China will stick with the policies that cooled economic growth last quarter and will keep faith with the euro despite Europe's debt problems, Premier Wen Jiabao said on Friday.

At a joint news conference with visiting German Chancellor Angela Merkel, Wen said the world's third-largest economy was trending in the direction that the government wanted.

We will maintain policy continuity and stability and continue to put into effect a proactive fiscal policy and an appropriately loose monetary policy, Wen said.

He was speaking a day after China reported a moderation in annual gross domestic product growth to 10.3 percent in the second quarter from 11.9 percent in the first three months of the year.

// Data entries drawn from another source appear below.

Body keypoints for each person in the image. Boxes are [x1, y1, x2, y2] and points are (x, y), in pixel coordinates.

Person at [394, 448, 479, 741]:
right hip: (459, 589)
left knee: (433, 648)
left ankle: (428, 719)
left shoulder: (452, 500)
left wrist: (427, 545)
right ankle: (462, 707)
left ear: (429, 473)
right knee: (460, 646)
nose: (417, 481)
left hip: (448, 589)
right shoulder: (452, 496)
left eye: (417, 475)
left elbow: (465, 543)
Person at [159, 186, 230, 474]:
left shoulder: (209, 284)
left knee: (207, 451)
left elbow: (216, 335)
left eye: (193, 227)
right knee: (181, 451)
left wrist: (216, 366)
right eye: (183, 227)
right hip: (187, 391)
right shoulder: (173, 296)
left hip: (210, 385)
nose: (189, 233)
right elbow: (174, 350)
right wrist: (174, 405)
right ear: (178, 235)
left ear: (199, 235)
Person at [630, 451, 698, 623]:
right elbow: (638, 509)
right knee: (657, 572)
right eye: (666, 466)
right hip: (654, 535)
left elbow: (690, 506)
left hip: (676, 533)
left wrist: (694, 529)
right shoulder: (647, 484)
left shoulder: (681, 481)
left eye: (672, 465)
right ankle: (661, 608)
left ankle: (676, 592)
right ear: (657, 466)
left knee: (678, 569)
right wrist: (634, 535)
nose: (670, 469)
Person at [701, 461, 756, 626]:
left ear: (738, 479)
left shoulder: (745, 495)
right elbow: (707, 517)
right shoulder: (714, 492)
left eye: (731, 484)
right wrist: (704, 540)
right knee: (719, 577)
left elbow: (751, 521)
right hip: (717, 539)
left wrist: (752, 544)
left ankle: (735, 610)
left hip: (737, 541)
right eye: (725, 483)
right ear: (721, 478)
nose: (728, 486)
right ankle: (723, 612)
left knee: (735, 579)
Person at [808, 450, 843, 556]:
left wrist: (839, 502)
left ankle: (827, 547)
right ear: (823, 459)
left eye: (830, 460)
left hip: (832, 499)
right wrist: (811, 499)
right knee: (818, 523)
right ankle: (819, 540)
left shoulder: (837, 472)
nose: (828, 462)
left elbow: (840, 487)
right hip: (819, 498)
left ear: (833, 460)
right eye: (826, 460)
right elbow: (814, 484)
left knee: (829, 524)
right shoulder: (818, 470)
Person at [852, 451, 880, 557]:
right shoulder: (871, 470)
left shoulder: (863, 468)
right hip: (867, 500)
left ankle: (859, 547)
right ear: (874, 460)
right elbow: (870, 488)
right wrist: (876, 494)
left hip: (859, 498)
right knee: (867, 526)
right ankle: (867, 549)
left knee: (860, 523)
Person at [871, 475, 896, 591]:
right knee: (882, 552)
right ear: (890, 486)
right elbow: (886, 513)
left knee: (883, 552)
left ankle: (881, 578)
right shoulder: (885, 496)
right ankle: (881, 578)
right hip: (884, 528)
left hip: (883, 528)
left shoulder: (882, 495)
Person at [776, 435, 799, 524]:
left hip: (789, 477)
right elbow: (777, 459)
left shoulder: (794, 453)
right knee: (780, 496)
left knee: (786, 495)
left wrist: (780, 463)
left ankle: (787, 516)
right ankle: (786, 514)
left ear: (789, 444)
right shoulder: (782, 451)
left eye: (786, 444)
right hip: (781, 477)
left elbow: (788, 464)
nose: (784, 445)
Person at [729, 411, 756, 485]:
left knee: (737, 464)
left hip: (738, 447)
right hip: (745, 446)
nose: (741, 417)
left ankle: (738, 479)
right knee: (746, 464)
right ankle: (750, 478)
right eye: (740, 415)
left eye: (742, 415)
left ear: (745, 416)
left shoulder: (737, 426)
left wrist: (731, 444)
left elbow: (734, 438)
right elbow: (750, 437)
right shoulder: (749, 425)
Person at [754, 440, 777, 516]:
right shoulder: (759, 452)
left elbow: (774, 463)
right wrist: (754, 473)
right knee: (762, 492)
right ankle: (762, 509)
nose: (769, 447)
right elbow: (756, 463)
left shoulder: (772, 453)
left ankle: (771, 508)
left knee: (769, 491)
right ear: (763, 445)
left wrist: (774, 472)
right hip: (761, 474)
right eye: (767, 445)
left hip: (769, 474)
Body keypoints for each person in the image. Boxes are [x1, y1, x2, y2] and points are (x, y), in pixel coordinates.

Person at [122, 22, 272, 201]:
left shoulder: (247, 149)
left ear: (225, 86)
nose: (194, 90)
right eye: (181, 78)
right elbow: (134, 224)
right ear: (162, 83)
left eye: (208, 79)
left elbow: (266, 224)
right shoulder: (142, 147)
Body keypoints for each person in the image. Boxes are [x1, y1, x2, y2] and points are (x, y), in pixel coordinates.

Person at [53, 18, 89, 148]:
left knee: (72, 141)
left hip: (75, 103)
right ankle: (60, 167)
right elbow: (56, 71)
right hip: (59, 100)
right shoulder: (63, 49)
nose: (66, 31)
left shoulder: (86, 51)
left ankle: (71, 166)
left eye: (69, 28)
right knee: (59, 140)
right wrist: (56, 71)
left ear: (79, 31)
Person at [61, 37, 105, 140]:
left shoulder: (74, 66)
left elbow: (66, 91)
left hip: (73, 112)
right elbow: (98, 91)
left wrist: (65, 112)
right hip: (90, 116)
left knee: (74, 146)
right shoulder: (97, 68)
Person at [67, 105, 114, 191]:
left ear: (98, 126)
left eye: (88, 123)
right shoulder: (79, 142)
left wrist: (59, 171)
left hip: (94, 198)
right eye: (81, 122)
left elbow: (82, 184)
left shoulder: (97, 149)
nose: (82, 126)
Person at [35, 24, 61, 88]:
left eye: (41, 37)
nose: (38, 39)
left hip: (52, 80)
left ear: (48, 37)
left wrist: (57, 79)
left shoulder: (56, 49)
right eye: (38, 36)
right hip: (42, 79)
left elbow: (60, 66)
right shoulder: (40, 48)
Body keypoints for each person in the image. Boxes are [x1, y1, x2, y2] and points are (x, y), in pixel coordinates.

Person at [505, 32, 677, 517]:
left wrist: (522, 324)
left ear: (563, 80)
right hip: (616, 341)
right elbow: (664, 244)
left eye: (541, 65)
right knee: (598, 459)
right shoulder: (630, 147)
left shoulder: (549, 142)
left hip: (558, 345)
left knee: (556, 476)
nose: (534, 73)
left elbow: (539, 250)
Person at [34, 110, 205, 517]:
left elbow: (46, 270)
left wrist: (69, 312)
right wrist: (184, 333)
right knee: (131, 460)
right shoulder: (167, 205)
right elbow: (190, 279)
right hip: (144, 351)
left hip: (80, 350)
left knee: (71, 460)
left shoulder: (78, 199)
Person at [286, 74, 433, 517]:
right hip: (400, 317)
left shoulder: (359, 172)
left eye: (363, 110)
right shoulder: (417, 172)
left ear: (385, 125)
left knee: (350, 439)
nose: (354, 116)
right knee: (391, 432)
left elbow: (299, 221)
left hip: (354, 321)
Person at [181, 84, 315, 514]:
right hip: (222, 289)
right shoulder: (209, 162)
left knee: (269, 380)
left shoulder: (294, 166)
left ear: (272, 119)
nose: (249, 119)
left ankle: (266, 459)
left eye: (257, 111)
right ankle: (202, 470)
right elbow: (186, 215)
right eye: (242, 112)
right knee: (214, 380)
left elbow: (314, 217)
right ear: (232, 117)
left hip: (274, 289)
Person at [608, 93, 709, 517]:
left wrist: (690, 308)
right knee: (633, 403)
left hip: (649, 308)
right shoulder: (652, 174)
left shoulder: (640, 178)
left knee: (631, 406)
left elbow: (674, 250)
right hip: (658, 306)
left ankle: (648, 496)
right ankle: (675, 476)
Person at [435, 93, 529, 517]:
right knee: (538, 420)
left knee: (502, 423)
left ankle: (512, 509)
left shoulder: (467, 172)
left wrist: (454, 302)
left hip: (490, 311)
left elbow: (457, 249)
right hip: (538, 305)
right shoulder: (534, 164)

The premier attributed the slowdown to a high base of comparison in 2009 and to his government's macro-economic controls, which include steps to limit lending to property developers, home buyers and indebted local governments.

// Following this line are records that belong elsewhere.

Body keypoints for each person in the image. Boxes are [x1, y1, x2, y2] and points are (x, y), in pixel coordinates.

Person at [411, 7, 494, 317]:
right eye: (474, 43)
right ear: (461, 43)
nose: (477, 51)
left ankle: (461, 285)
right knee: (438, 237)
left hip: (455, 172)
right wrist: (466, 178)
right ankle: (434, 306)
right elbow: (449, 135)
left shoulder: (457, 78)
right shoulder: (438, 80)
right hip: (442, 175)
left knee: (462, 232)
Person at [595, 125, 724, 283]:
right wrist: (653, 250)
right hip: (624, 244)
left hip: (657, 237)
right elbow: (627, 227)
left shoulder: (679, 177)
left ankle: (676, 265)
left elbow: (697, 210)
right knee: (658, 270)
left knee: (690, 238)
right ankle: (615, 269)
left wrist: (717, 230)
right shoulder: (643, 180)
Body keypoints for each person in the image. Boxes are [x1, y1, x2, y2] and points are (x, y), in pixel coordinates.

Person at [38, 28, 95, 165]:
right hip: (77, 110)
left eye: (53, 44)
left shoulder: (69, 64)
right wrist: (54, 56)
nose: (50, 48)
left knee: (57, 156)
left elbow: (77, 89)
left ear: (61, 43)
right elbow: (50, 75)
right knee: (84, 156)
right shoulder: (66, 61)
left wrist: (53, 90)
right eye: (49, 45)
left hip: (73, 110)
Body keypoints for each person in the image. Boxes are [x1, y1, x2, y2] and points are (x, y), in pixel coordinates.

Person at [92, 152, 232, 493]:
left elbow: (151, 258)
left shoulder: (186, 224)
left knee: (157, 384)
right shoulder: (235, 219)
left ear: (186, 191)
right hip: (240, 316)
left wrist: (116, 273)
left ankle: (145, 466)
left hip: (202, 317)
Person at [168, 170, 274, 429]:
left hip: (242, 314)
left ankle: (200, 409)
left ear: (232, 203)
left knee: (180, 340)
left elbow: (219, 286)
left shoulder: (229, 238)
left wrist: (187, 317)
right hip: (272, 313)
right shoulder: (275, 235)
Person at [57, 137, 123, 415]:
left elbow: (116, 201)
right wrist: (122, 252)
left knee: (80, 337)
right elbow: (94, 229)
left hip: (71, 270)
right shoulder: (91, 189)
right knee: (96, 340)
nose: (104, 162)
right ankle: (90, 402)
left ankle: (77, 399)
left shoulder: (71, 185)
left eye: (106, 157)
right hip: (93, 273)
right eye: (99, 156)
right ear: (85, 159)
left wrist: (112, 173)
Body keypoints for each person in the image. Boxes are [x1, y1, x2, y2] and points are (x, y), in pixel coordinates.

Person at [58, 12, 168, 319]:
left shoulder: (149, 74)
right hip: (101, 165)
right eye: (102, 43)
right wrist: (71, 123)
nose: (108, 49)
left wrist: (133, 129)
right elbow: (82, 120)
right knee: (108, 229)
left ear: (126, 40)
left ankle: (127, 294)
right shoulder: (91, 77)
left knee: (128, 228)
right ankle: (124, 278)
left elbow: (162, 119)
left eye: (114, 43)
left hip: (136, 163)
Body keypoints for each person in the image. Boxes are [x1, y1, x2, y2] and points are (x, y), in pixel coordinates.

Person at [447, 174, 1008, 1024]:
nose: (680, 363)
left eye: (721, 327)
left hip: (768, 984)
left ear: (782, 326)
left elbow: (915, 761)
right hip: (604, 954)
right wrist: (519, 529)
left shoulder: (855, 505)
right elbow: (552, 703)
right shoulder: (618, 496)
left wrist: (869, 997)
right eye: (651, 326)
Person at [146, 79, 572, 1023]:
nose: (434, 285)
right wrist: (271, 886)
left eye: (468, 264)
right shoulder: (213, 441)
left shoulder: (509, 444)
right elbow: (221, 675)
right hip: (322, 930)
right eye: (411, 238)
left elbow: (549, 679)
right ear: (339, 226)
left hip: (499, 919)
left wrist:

Policymakers would strive to implement the controls more flexibly and to target them better, Wen said.

Generally speaking, we must maintain steady and relatively fast economic growth and further increase the driving force of domestic demand in the economic recovery, he said.

Wen also offered his support to the euro zone, which is battling to regain investor confidence after Greece had to be bailed out in April by the single currency bloc, fanning fears about other heavily indebted European governments.

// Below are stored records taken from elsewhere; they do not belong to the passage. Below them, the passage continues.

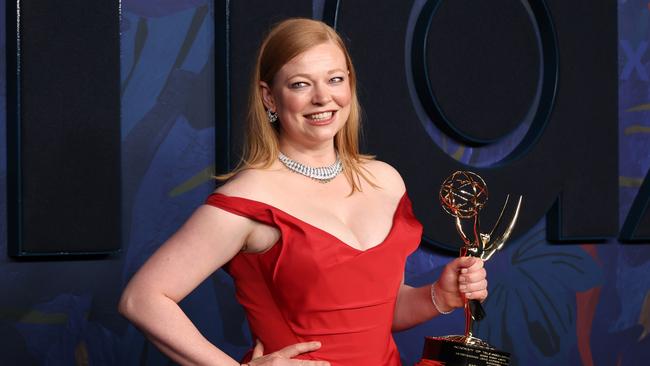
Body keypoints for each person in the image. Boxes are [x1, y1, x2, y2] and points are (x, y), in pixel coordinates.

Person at [119, 18, 488, 366]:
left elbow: (374, 314)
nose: (322, 98)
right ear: (269, 98)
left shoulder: (384, 181)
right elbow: (142, 299)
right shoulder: (251, 196)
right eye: (300, 84)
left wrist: (439, 296)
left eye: (335, 79)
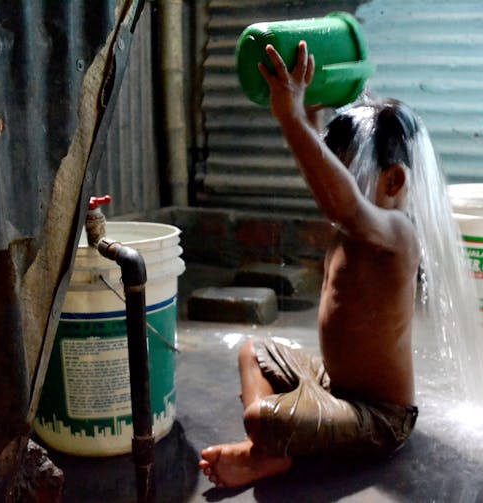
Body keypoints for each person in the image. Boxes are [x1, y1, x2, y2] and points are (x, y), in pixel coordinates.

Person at [199, 40, 421, 489]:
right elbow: (329, 185)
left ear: (393, 179)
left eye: (350, 174)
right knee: (252, 352)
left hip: (378, 417)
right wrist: (312, 114)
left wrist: (291, 119)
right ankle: (272, 449)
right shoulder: (352, 222)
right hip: (331, 383)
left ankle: (266, 454)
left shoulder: (396, 234)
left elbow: (344, 203)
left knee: (261, 417)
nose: (334, 190)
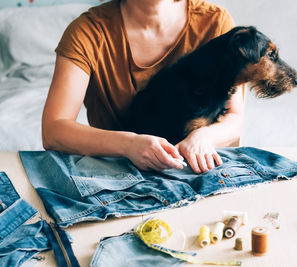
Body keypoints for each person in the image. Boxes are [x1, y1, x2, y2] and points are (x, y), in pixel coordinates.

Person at [42, 0, 244, 174]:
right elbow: (54, 130)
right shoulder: (86, 32)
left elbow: (235, 117)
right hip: (118, 175)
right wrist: (129, 145)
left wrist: (203, 138)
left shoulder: (216, 22)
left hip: (202, 170)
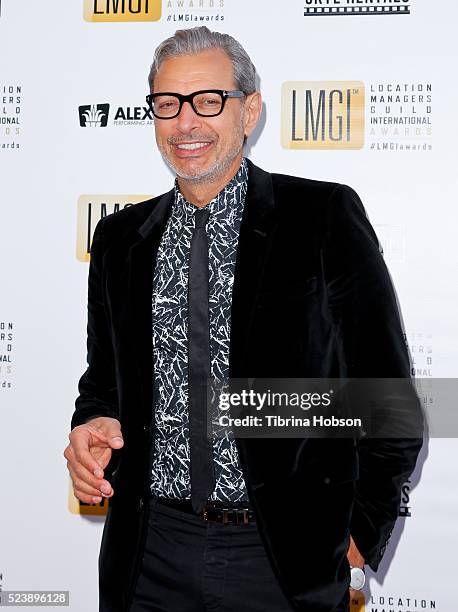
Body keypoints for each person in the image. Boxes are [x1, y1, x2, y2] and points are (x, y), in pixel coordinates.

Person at [64, 26, 423, 612]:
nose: (186, 123)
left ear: (249, 110)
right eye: (167, 104)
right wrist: (94, 425)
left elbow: (389, 398)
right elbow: (103, 382)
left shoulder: (322, 217)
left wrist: (359, 535)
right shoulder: (119, 240)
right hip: (149, 554)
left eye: (209, 101)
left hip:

I want to say that at this time, when some European countries are suffering sovereign debt crises, China has always held out a helping hand, he said.

China supports the economic stabilization efforts of European governments and hopes they will succeed in nursing their public finances back to normal as soon as possible, the premier added.

We believe that with the joint hard work of the international community, Europe will certainly overcome its difficulties, he said.

China is a responsible, long-term investor that has always pursued the principle of diversifying its investments, Wen said.

The European market has been in the past, is now and will be in the future one of the main investment markets for China's foreign exchange reserves, he said.

Merkel welcomed Wen's support. It's an important signal that China, too, has made it clear that it has confidence in the euro, she said.

China does not disclose the currency composition of its $2.45 trillion stockpile of reserves, the world's largest, but bankers assume that perhaps two-thirds is invested in dollars with a big chunk of the remainder parked in euros.

Chinese and Greek companies signed shipbuilding and construction deals worth hundreds of million of euros last month, with the possibility of further deals to follow to help Greece overcome its debt crisis.